Days 29 to 31: Dark Skies

Hi folks! Thanks for following along and your patience; cell towers are few and far between out here!

I will start with a quick story from Madura, where you will remember I was about to depart from on my next leg. I was sitting outside the bar in the evening with a group of people who worked there (all of them I think!) and one of the old timers, a hilarious guy who was telling a story of when he ran the bar years ago. They were having a big night event and the place was busy when he noticed 2 beautiful girls sitting by the bar. So he rushed out back, found a piece of cardboard and wrote ‘Topless waitresses wanted, top dollar paid’, after which he went and put it on the bar right by the girls. To cut a long story short he bought them a bunch of drinks and they ended up working behind the bar. Everyone was happy and all was going well until one said to him ‘This place is so funny, in Sweden they would never let 16 year olds do this!’ Ooops haha! It’s also illegal in Australia, so they were returned fully clothed to their original seats in about 5 seconds!! Ah, the outback, gotta love it.

On that note I left Madura early in the morning for the long stretch to Eucla. For the next 182km / 116 miles the road crossed the flat plain beneath the escarpment I had descended, before rising back above the cliff at Eucla where the ocean joined. My rest day had given me some energy so I decided to make up the day and do the stretch in 3 rather than 4 days. Big move.

This stretch was even more demoralizing than the straight road; billiard table flat and straight for miles at a time. It used to be the seabed and the escarpment used to be the shore; it is evident as the ground is made from millions of sea shells – they cover the place! The shimmer and mirage on the road was really a sight to behold, just an endless nothing. If it hadn’t had been for the occasional kangaroo, eagle or songbird I might have lost it, especially as the weather had become a windy and rain filled tempest, and of course right in my face. It reminded me of Patagonia, with the foreboding skies and dark clouds, which is not surprising as the nearest place to me is Antarctica right now.

Can you see the shells?!

Luckily, after a few miles of Day 2 I met a guy in a camper van who was supporting a group of guys riding bikes from Perth to Sydney. Keith was a legend and even made me a bacon and egg sandwich! I could have kissed him! I met the guys a little ways down the road, a super group of lads. Check out my Facebook page to connect with their trip. 

At the end of day 2 I crawled into the rest stop of Mundrabila a broken man. The last 10km were almost unachievable, made worse by the fact I could see my destination as clear as day from at least that far away. It was a mirage which never got closer. Well, in the end I made it as darkness fell and just crashed into bed, apprehensive that day 3 was going to be even further.

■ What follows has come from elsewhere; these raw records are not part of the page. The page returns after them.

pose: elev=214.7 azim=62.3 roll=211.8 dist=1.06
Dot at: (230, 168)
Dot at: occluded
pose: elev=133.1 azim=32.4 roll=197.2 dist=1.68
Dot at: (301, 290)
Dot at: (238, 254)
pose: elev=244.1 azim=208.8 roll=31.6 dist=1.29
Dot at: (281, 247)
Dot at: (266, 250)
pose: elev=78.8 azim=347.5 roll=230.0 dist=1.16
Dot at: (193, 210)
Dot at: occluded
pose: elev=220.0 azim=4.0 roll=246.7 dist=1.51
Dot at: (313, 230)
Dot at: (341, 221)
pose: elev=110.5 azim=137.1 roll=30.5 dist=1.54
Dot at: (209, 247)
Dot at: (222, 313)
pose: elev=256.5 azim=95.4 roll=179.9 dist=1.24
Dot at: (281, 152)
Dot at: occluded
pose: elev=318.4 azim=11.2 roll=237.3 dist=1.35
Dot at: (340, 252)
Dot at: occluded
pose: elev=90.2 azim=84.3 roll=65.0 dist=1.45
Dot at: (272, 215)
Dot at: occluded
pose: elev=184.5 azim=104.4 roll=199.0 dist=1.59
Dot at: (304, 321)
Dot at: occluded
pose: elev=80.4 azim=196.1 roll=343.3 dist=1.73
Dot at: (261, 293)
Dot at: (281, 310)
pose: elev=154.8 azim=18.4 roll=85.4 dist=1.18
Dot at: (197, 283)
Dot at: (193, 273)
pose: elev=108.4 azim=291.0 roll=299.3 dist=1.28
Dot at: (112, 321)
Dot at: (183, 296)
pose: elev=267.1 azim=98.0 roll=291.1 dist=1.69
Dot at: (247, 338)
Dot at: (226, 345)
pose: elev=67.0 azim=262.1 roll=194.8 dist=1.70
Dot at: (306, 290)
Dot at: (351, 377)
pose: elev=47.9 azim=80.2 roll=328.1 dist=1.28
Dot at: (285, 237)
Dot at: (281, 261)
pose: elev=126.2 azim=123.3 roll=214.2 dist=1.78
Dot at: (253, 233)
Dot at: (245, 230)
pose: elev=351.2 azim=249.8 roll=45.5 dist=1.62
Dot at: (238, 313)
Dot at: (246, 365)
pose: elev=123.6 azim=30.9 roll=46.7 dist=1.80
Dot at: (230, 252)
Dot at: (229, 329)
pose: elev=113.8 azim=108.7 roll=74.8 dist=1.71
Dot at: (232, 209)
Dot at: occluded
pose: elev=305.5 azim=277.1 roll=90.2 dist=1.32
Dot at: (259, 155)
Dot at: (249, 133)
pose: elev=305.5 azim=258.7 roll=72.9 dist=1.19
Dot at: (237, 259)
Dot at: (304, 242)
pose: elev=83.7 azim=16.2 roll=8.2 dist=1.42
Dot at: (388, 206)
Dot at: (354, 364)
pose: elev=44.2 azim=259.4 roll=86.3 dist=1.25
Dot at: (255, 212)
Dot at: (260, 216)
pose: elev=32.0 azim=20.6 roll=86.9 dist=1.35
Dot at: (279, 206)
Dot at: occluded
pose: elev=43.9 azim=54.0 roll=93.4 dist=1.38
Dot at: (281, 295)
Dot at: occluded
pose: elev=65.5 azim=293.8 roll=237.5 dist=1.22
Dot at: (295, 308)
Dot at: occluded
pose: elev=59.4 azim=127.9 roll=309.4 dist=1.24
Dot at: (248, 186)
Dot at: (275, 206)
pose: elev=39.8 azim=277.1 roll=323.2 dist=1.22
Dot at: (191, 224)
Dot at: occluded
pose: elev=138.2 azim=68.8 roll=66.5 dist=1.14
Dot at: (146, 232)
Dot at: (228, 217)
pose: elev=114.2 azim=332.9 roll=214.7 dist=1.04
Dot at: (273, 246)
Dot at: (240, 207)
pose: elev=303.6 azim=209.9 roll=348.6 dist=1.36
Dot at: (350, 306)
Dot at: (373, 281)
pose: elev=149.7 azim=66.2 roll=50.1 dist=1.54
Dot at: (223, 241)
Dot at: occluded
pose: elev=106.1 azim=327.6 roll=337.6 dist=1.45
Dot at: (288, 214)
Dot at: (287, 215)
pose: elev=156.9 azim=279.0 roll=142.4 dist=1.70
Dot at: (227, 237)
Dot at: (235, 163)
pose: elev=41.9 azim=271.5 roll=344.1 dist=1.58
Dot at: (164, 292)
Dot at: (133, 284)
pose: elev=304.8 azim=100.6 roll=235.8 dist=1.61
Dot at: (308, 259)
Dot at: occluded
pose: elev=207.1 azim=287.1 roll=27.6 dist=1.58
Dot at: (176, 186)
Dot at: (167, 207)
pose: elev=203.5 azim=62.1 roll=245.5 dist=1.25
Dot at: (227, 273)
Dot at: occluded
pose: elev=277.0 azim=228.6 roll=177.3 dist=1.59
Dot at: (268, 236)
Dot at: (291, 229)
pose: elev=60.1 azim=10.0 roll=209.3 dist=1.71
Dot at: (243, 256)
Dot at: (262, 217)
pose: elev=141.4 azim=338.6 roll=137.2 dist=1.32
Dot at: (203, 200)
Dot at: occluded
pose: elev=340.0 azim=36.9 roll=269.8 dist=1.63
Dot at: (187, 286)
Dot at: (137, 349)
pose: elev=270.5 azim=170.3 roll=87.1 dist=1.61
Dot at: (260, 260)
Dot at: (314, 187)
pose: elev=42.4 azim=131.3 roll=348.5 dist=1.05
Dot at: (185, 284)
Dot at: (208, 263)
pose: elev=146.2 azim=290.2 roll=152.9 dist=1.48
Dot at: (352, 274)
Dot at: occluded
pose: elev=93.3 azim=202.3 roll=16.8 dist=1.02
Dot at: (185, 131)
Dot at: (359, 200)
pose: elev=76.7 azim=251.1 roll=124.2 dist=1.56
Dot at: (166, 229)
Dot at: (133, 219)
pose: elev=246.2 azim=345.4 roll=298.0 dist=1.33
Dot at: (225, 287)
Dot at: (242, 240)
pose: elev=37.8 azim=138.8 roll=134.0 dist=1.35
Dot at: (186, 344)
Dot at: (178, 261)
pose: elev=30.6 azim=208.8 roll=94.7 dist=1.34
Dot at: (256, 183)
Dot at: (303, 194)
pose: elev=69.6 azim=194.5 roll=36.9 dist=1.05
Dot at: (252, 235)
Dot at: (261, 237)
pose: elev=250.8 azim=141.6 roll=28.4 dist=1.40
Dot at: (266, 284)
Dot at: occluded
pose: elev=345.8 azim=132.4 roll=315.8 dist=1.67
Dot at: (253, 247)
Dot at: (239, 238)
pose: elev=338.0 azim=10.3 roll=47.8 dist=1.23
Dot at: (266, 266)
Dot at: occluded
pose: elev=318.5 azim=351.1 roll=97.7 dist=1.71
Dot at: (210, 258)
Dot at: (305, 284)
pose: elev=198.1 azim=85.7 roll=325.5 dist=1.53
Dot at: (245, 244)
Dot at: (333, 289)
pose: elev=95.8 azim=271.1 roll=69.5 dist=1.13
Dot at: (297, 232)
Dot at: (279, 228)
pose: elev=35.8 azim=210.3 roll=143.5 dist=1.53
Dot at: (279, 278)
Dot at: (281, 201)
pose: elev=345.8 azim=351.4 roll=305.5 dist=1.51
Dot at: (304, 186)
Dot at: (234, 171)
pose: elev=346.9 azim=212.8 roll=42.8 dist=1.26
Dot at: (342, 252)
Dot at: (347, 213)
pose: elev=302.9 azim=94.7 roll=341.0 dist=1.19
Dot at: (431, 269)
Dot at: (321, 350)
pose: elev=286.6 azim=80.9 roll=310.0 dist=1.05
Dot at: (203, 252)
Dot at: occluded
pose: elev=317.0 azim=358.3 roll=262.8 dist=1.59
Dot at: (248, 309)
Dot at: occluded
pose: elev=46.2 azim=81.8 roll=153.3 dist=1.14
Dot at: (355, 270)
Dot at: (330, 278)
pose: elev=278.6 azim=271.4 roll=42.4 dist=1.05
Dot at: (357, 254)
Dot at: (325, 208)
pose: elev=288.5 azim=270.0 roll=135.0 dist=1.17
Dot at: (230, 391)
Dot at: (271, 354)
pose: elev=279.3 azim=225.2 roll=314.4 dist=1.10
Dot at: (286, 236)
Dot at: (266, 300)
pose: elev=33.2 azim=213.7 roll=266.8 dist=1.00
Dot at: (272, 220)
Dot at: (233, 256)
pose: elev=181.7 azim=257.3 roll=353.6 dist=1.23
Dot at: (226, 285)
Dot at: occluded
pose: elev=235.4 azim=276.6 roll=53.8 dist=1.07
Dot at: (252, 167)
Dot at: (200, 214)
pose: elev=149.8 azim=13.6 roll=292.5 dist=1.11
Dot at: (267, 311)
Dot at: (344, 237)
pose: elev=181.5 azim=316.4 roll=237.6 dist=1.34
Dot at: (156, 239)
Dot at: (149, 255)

Day 3 arrived with the sound of rain waking me up. I nearly didn’t get out of bed! Eventually I was on the road and at least for the first half of the day the wind was at my side. Makes a huge difference, and I barely cursed the rain at all. The only respite was meeting two lovely Italian girls driving a van with a cow pattern paint job. They were great and gave me some much needed motivation.

Cow van!

The afternoon was a different story when I saw the rest house – at the top of the cliffs! It was a strange thing to pass the ‘5km to go’ sign and know that drivers who left mundrabila right at that moment would STILL beat me! To be honest the last hill was OK, as I got to used muscles which I don’t use and so felt fresher, but I was so thankful to reach the end. As I did so I looked back and saw the Southern Ocean for the first time, dark and mysterious. It was an arresting sight, at once making all the pain worth it. 30 or 40 kangaroos were then startled at my presence and ran towards the ocean; as my sister said, ‘a kangaroo finish’. Awesome, an made it all worth it.

So now I am in Eucla, just 12km from the border of Western Australia, 1,520km / 948 miles from where I started. The picture below puts that in a little bit of context. By this time tomorrow I will be in South Australia! Woo!

Its big

Take care all!




  1. Wayne Collins · April 12, 2015

    Hi I James Well done on your journey. Wayne and I love hearing your news. You must be a strong soul!!!!! we were the couple just out of York and you slept in our shearing shed. Safe travels Sue

    Sent from my iPad



    • jamesrbrooman · April 15, 2015

      Thanks Sue – and wonderful to hear from you! I will call when I am back to civilization 🙂


  2. meixichen89 · April 14, 2015

    Aww sorry you had some rough days…keep going! You will be legen…wait for it…dary!!